The task:
All lines from the one containing "Document page, 1626x1125 pixels." to the end of the listing below are to be reproduced exactly, and no others.

"""

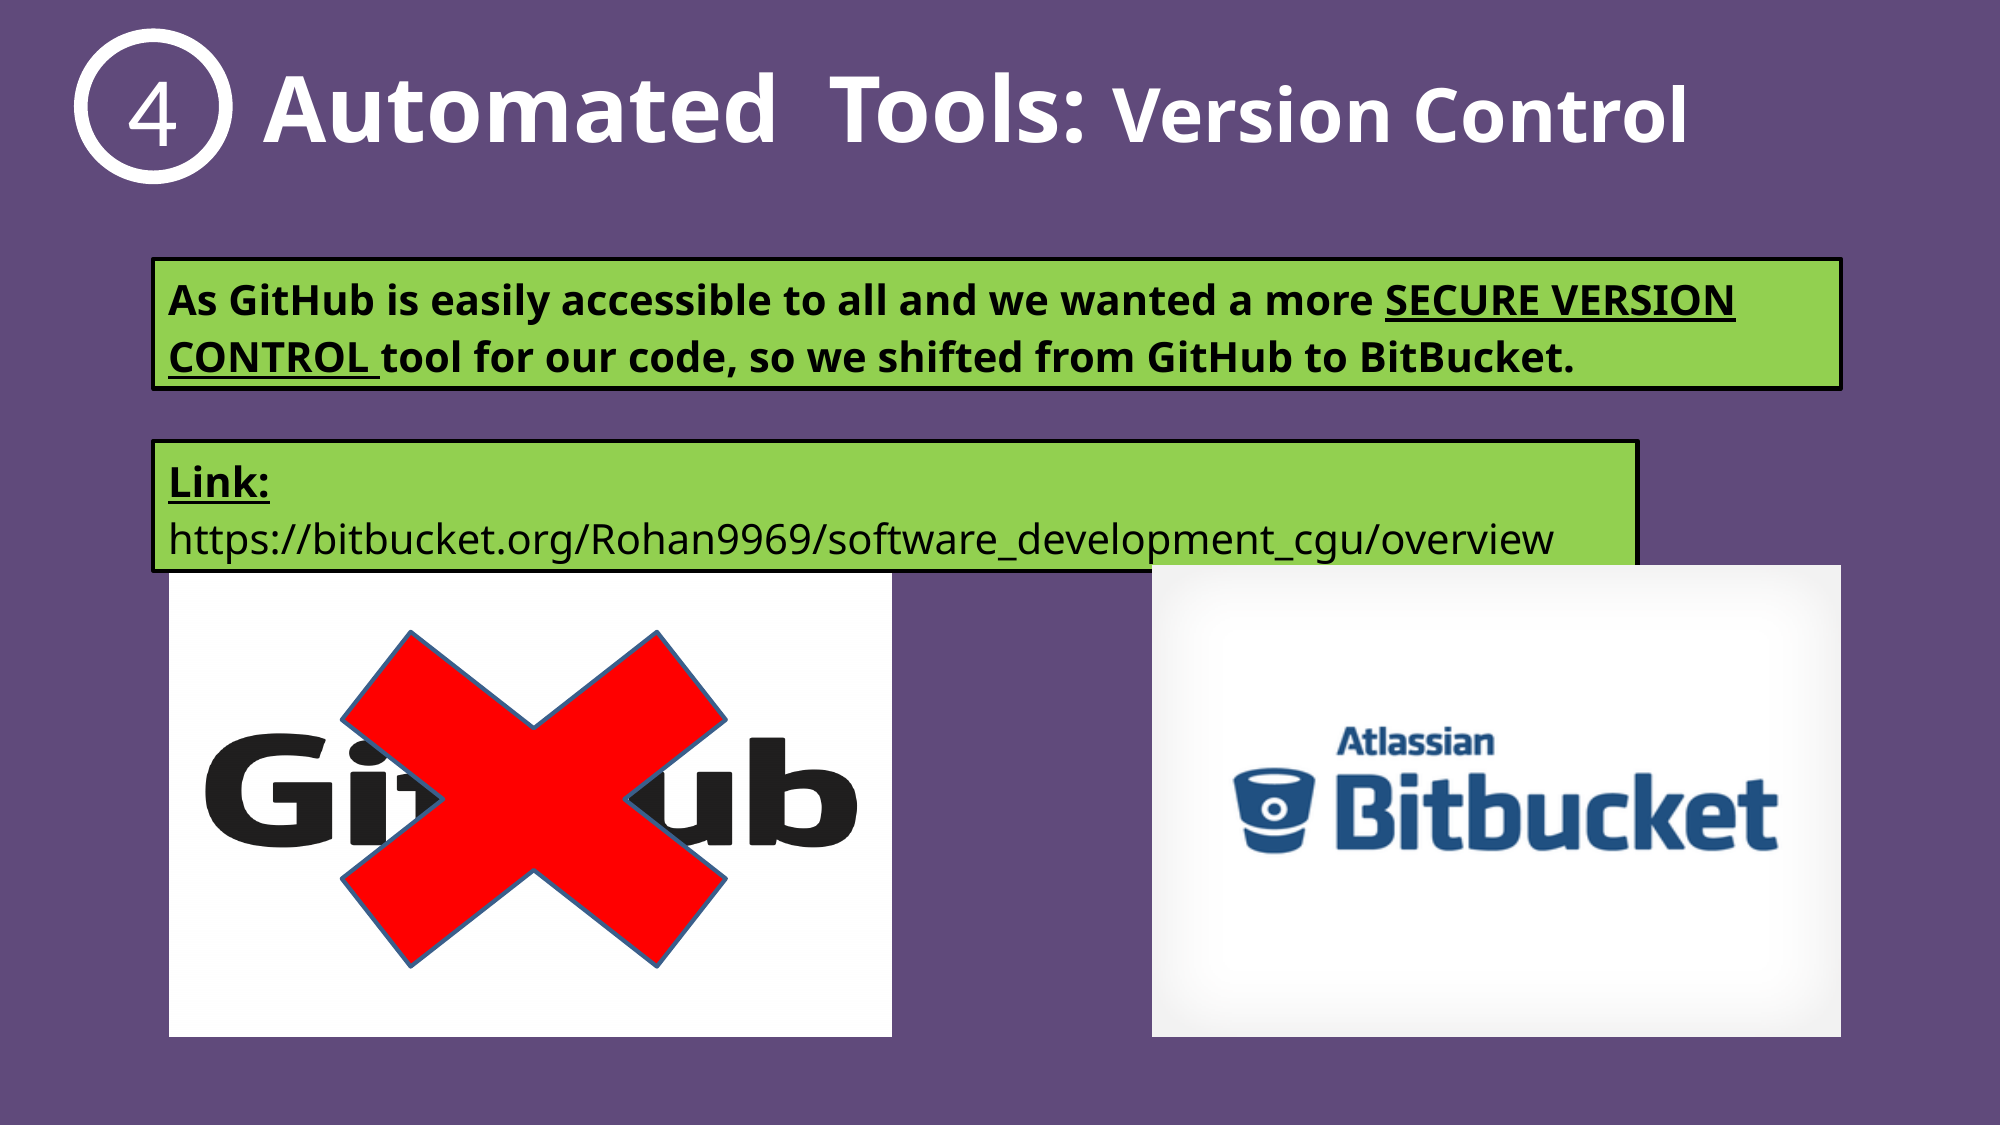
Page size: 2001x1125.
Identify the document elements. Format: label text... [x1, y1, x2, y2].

text_box 4 [73, 28, 233, 185]
text_box As GitHub is easily accessible to all and we wanted a more SECURE VERSION CONTROL tool for our code, so we shifted from GitHub to BitBucket. [153, 258, 1841, 389]
picture [169, 564, 893, 1037]
picture [1152, 564, 1842, 1037]
text_box Link: https://bitbucket.org/Rohan9969/software_development_cgu/overview [153, 440, 1638, 571]
text_box Automated Tools: Version Control [248, 43, 2000, 169]
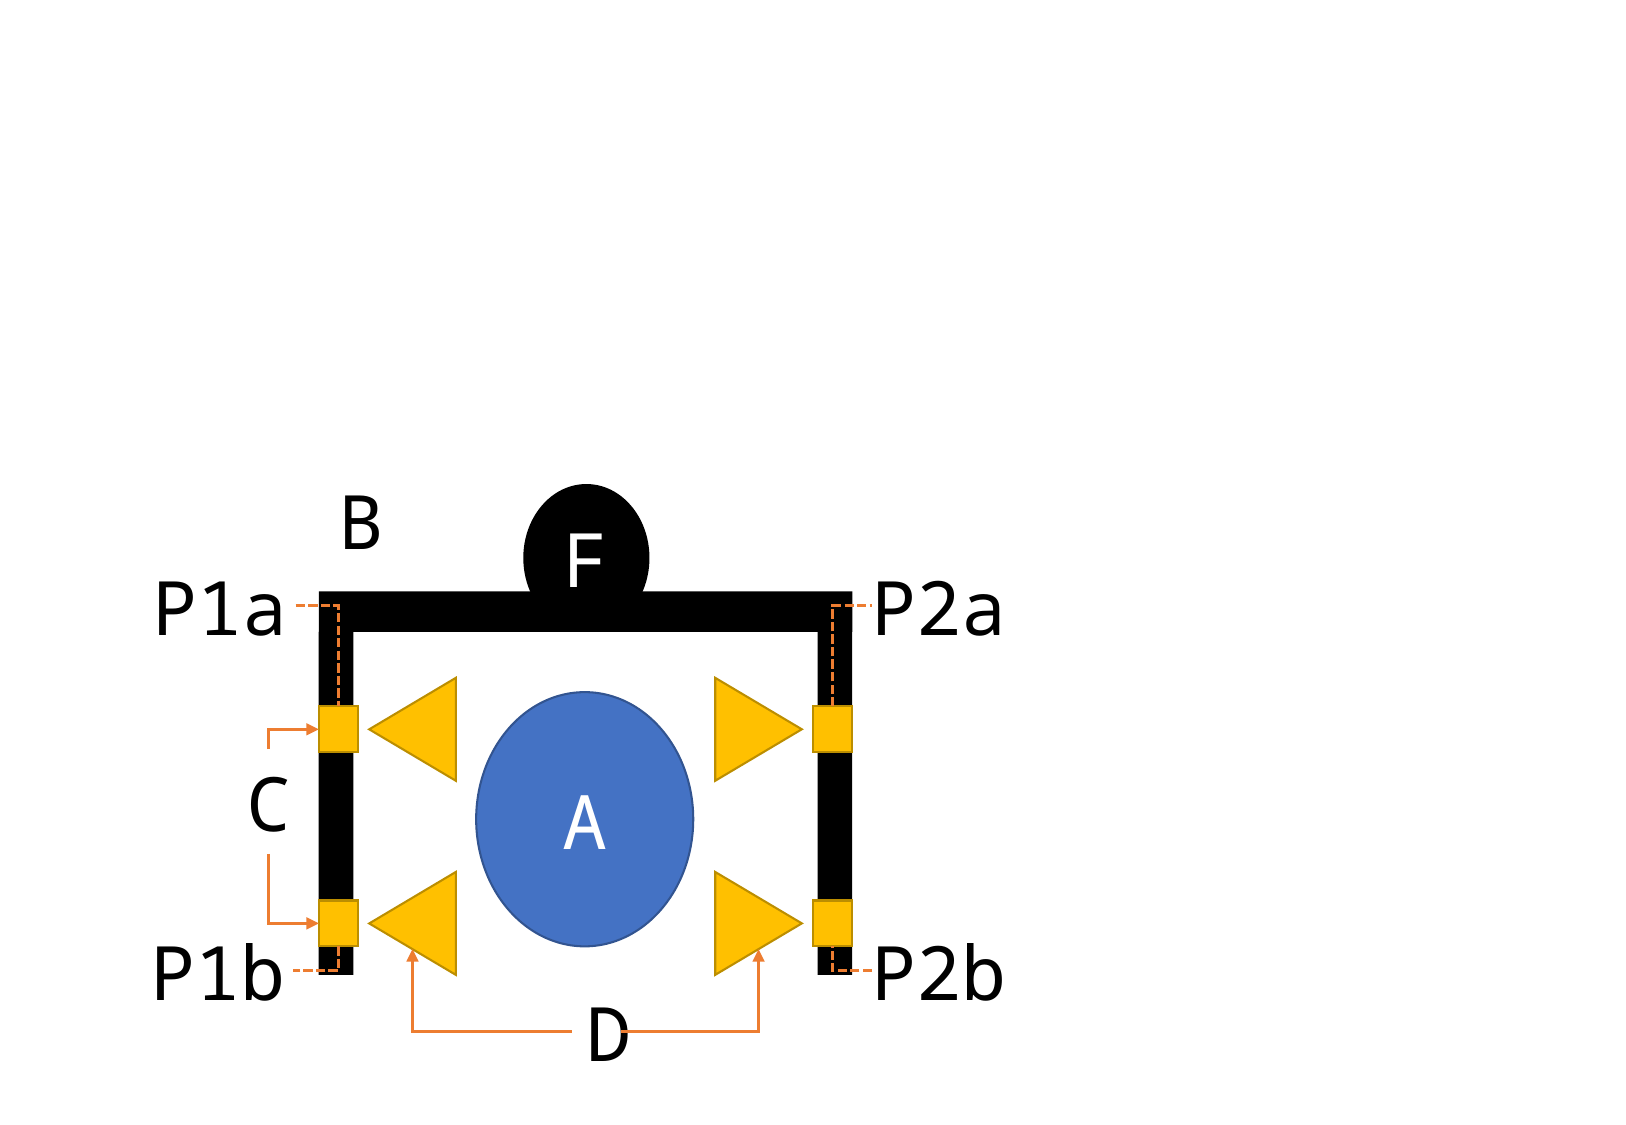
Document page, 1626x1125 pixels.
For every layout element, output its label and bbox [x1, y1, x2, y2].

text_box [150, 467, 1002, 1086]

"""

Written reply:
Document page, 1626x1125 pixels.
For every layout element, output its label and bbox [x1, y1, x2, y2].

text_box [150, 467, 1002, 1086]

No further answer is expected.